## PROMPT
State how many of the lines below contain the string "PECO", with case treated as significant. Give only the number.

*****

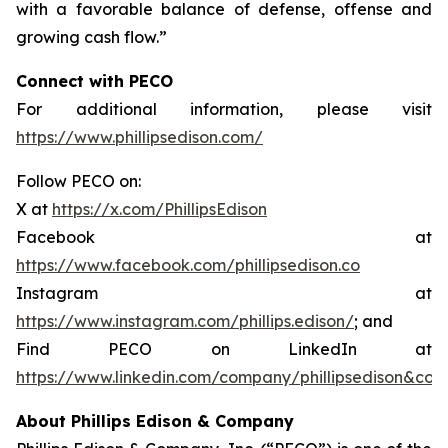
with a favorable balance of defense, offense and
growing cash flow.”
Connect with PECO
For additional information, please visit
https://www.phillipsedison.com/
Follow PECO on:
X at
https://x.com/PhillipsEdison
Facebook at
https://www.facebook.com/phillipsedison.co
Instagram at
https://www.instagram.com/phillips.edison/
; and
Find PECO on LinkedIn at
https://www.linkedin.com/company/phillipsedison&co
About Phillips Edison & Company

*****

## TASK RESPONSE
3